- [Material shown]:
────────────────

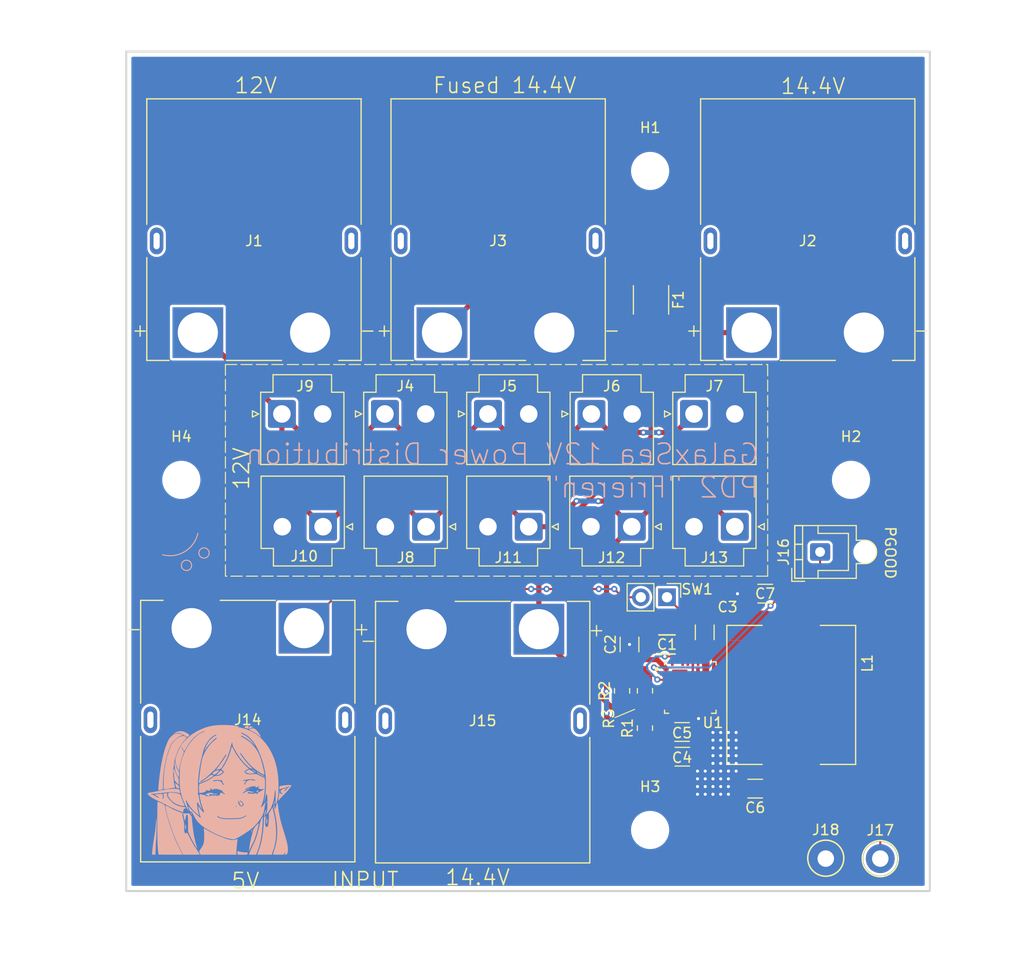
<source format=kicad_pcb>
(kicad_pcb
	(version 20240108)
	(generator "pcbnew")
	(generator_version "8.0")
	(general
		(thickness 1.6)
		(legacy_teardrops no)
	)
	(paper "A4")
	(layers
		(0 "F.Cu" signal)
		(31 "B.Cu" signal)
		(32 "B.Adhes" user "B.Adhesive")
		(33 "F.Adhes" user "F.Adhesive")
		(34 "B.Paste" user)
		(35 "F.Paste" user)
		(36 "B.SilkS" user "B.Silkscreen")
		(37 "F.SilkS" user "F.Silkscreen")
		(38 "B.Mask" user)
		(39 "F.Mask" user)
		(40 "Dwgs.User" user "User.Drawings")
		(41 "Cmts.User" user "User.Comments")
		(42 "Eco1.User" user "User.Eco1")
		(43 "Eco2.User" user "User.Eco2")
		(44 "Edge.Cuts" user)
		(45 "Margin" user)
		(46 "B.CrtYd" user "B.Courtyard")
		(47 "F.CrtYd" user "F.Courtyard")
		(48 "B.Fab" user)
		(49 "F.Fab" user)
		(50 "User.1" user)
		(51 "User.2" user)
		(52 "User.3" user)
		(53 "User.4" user)
		(54 "User.5" user)
		(55 "User.6" user)
		(56 "User.7" user)
		(57 "User.8" user)
		(58 "User.9" user)
	)
	(setup
		(stackup
			(layer "F.SilkS"
				(type "Top Silk Screen")
			)
			(layer "F.Paste"
				(type "Top Solder Paste")
			)
			(layer "F.Mask"
				(type "Top Solder Mask")
				(thickness 0.01)
			)
			(layer "F.Cu"
				(type "copper")
				(thickness 0.035)
			)
			(layer "dielectric 1"
				(type "core")
				(thickness 1.51)
				(material "FR4")
				(epsilon_r 4.5)
				(loss_tangent 0.02)
			)
			(layer "B.Cu"
				(type "copper")
				(thickness 0.035)
			)
			(layer "B.Mask"
				(type "Bottom Solder Mask")
				(thickness 0.01)
			)
			(layer "B.Paste"
				(type "Bottom Solder Paste")
			)
			(layer "B.SilkS"
				(type "Bottom Silk Screen")
			)
			(copper_finish "None")
			(dielectric_constraints no)
		)
		(pad_to_mask_clearance 0)
		(allow_soldermask_bridges_in_footprints no)
		(pcbplotparams
			(layerselection 0x00013fc_ffffffff)
			(plot_on_all_layers_selection 0x0000000_00000000)
			(disableapertmacros no)
			(usegerberextensions no)
			(usegerberattributes yes)
			(usegerberadvancedattributes yes)
			(creategerberjobfile yes)
			(dashed_line_dash_ratio 12.000000)
			(dashed_line_gap_ratio 3.000000)
			(svgprecision 4)
			(plotframeref no)
			(viasonmask no)
			(mode 1)
			(useauxorigin no)
			(hpglpennumber 1)
			(hpglpenspeed 20)
			(hpglpendiameter 15.000000)
			(pdf_front_fp_property_popups yes)
			(pdf_back_fp_property_popups yes)
			(dxfpolygonmode yes)
			(dxfimperialunits yes)
			(dxfusepcbnewfont yes)
			(psnegative no)
			(psa4output no)
			(plotreference yes)
			(plotvalue yes)
			(plotfptext yes)
			(plotinvisibletext no)
			(sketchpadsonfab no)
			(subtractmaskfromsilk no)
			(outputformat 1)
			(mirror no)
			(drillshape 0)
			(scaleselection 1)
			(outputdirectory "../FINAL GERBER/")
		)
	)
	(net 0 "")
	(net 1 "GND")
	(net 2 "+5V")
	(net 3 "/PGOOD")
	(net 4 "Net-(U1-SS)")
	(net 5 "Net-(U1-FB)")
	(net 6 "unconnected-(U1-NC-Pad24)")
	(net 7 "Net-(U1-BST)")
	(net 8 "unconnected-(U1-NC-Pad28)")
	(net 9 "Net-(U1-TON)")
	(net 10 "+14.4V")
	(net 11 "+12V")
	(net 12 "Net-(U1-LX)")
	(net 13 "Net-(J3-Pin_1)")
	(net 14 "Net-(SW1-A)")
	(footprint "MountingHole:MountingHole_3.2mm_M3" (layer "F.Cu") (at 146.5 133))
	(footprint "TestPoint:TestPoint_Keystone_5010-5014_Multipurpose" (layer "F.Cu") (at 163.55 135.74))
	(footprint "Fuse:Fuse_1812_4532Metric" (layer "F.Cu") (at 146.59 81.52 -90))
	(footprint "Capacitor_SMD:C_1206_3216Metric" (layer "F.Cu") (at 149.6 123.4832))
	(footprint "TestPoint:TestPoint_Keystone_5010-5014_Multipurpose" (layer "F.Cu") (at 168.84 135.78))
	(footprint "Connector_JST:JST_VH_B2P-VH-B_1x02_P3.96mm_Vertical" (layer "F.Cu") (at 144.72 103.55 180))
	(footprint "Connector_JST:JST_VH_B2P-VH-B_1x02_P3.96mm_Vertical" (layer "F.Cu") (at 124.76 103.55 180))
	(footprint "Capacitor_SMD:C_1206_3216Metric" (layer "F.Cu") (at 144.5 114.9832 90))
	(footprint "Capacitor_SMD:C_1206_3216Metric" (layer "F.Cu") (at 156.7 128.9832 180))
	(footprint "MountingHole:MountingHole_3.2mm_M3" (layer "F.Cu") (at 166 99))
	(footprint "footprints:AMASS_XT90PW-F" (layer "F.Cu") (at 108.05 75.8 180))
	(footprint "Resistor_SMD:R_0805_2012Metric" (layer "F.Cu") (at 146 123.11 -90))
	(footprint "Resistor_SMD:R_0805_2012Metric" (layer "F.Cu") (at 146 119.4832 90))
	(footprint "Connector_JST:JST_VH_B2P-VH-B_1x02_P3.96mm_Vertical" (layer "F.Cu") (at 140.8 92.6))
	(footprint "footprints:AMASS_XT90PW-F" (layer "F.Cu") (at 161.8 75.8 180))
	(footprint "footprints:CAP_CL31_SAM" (layer "F.Cu") (at 148.137199 114.9832 180))
	(footprint "MountingHole:MountingHole_3.2mm_M3" (layer "F.Cu") (at 101 99))
	(footprint "Connector_JST:JST_VH_B2P-VH-B_1x02_P3.96mm_Vertical" (layer "F.Cu") (at 114.76 103.55 180))
	(footprint "Connector_PinHeader_2.54mm:PinHeader_1x02_P2.54mm_Vertical" (layer "F.Cu") (at 148.14 110.4 -90))
	(footprint "Connector_JST:JST_VH_B2P-VH-B_1x02_P3.96mm_Vertical" (layer "F.Cu") (at 134.72 103.55 180))
	(footprint "Connector_JST:JST_VH_B2P-VH-B_1x02_P3.96mm_Vertical" (layer "F.Cu") (at 154.72 103.55 180))
	(footprint "footprints:IND_SRP1265A-1R5M" (layer "F.Cu") (at 160.2 119.8832 -90))
	(footprint "footprints:AMASS_XT90PW-F" (layer "F.Cu") (at 131.75 75.8 180))
	(footprint "Connector_JST:JST_VH_B2P-VH-B_1x02_P3.96mm_Vertical" (layer "F.Cu") (at 110.76 92.6))
	(footprint "footprints:AOZ2369QI-11" (layer "F.Cu") (at 150.4025 119.1682))
	(footprint "Capacitor_SMD:C_1206_3216Metric" (layer "F.Cu") (at 157.665 110.05))
	(footprint "Connector_JST:JST_XH_B1B-XH-AM_1x01_P2.50mm_Vertical" (layer "F.Cu") (at 163 106 90))
	(footprint "Connector_JST:JST_VH_B2P-VH-B_1x02_P3.96mm_Vertical" (layer "F.Cu") (at 130.76 92.6))
	(footprint "footprints:AMASS_XT90PW-F" (layer "F.Cu") (at 107.45 122.3))
	(footprint "MountingHole:MountingHole_3.2mm_M3" (layer "F.Cu") (at 146.5 69))
	(footprint "footprints:AMASS_XT90PW-F" (layer "F.Cu") (at 130.25 122.4))
	(footprint "Resistor_SMD:R_0805_2012Metric" (layer "F.Cu") (at 143.78 119.49 -90))
	(footprint "Connector_JST:JST_VH_B2P-VH-B_1x02_P3.96mm_Vertical" (layer "F.Cu") (at 120.76 92.6))
	(footprint "Connector_JST:JST_VH_B2P-VH-B_1x02_P3.96mm_Vertical" (layer "F.Cu") (at 150.76 92.6))
	(footprint "Capacitor_SMD:C_1206_3216Metric" (layer "F.Cu") (at 151.8 113.8082 -90))
	(footprint "Capacitor_SMD:C_1206_3216Metric" (layer "F.Cu") (at 149.627801 125.8832))
	(footprint "LOGO"
		(layer "B.Cu")
		(uuid "85bb7457-30f7-4809-9b5b-f92cf76dabf7")
		(at 105.514277 128.723159 180)
		(property "Reference" "G***"
			(at 0 0 0)
			(layer "B.SilkS")
			(hide yes)
			(uuid "798c6db4-b65d-458b-980b-ace83f3cd017")
			(effects
				(font
					(size 1.5 1.5)
					(thickness 0.3)
				)
				(justify mirror)
			)
		)
		(property "Value" "LOGO"
			(at 0.75 0 0)
			(layer "B.SilkS")
			(hide yes)
			(uuid "7117e042-2928-4613-892a-a31b89ad45ae")
			(effects
				(font
					(size 1.5 1.5)
					(thickness 0.3)
				)
				(justify mirror)
			)
		)
		(property "Footprint" ""
			(at 0 0 0)
			(layer "B.Fab")
			(hide yes)
			(uuid "d29a4d5e-7035-49f8-a9bd-660c18493ecb")
			(effects
				(font
					(size 1.27 1.27)
					(thickness 0.15)
				)
				(justify mirror)
			)
		)
		(property "Datasheet" ""
			(at 0 0 0)
			(layer "B.F
... [188127 chars truncated]
</source>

────────────────

- [Task description]: Using the material above, copy every line in which the string "type" occurs.

- [Response to the exercise]:
				(type "Top Silk Screen")
				(type "Top Solder Paste")
				(type "Top Solder Mask")
				(type "copper")
				(type "core")
				(type "copper")
				(type "Bottom Solder Mask")
				(type "Bottom Solder Paste")
				(type "Bottom Silk Screen")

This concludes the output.